The rest is in the paper.

Feel free to ask questions; I'll do my best to answer them.

Regards,
Braca


When I was messing around with tuning engines, once affordable wideband 02 sensors were available it was interesting to look at how the mixture varied over a cycle. Talking to some friends who had worked on F1 engine management they did say that they worked on second derivative of crank speed as things were accelerating too fast. Never found corroboration of that to see if true. But I always found engine management to be fascinating stuff when you are pushing the limits and I've only scratched the surface.
 
Thanks for all the measurements PMA.

Magnetic nonlinearities act on the cone through the same mechanism as the input signal, as force on the voicecoil. So magnetic distortion spectral components should not be influenced differently by cone geometry than the main signal. It is the mechanical nonlinearities that are modified due to where they originate in the mechanical system. So I think it is okay to reference these measurements as far as the magnetics are concerned.

As for 3rd harmonics, I have been laboring under the assumption that there was an eddy current mechanism for creating them. I think some people took this to mean eddy currents causing saturation of the steel, which I didn't understand because the eddy currents are actually opposing the flux which causes saturation. Furthermore, the steel in the speaker is biased by the magnetic field from the magnet, so it would be predominantly 2nd harmonic unlike George's PDFs where steels are analyzed based on their odd harmonics.

If like George says the steel is heavily saturated by the magnetic field, this means it is either deep in saturation or it is on a sharp part of the saturation curve, which I would think would tend to produce high order harmonics. I haven't implemented B saturation yet but it is on the list.
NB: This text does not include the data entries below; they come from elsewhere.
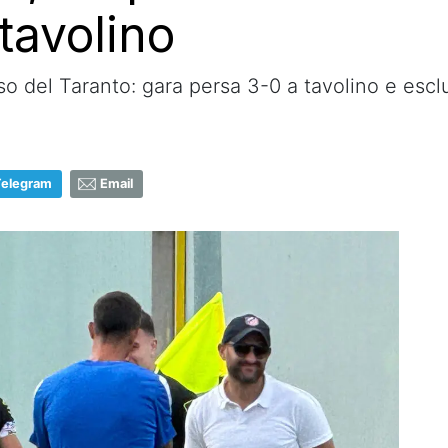
tavolino
orso del Taranto: gara persa 3-0 a tavolino e esc
Telegram
Email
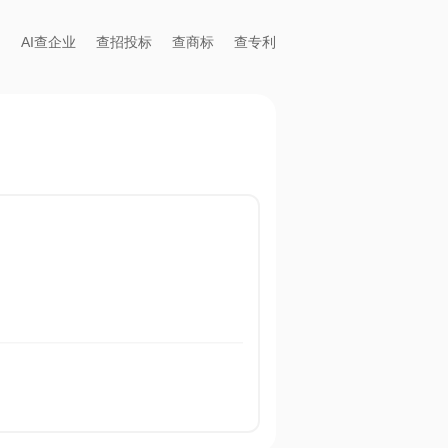
AI查企业
查招投标
查商标
查专利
I will try again ignoring odd harmonics and see if just the even harmonics make a good fit.
 
T, maybe is the proper form in English.

So what TNT? Quibbling to compromise someone?
i'll stay corrected. Thanks J.C.
Next time, I'll use "perhaps".
(In French, is is "peut-être").

To answer your question, it seems obvious, which is why I treated it with "mokusatsu" and leave again this so friendly place.
Oh, Lord, we have a proverb that says "La musique adoucit les moeurs.".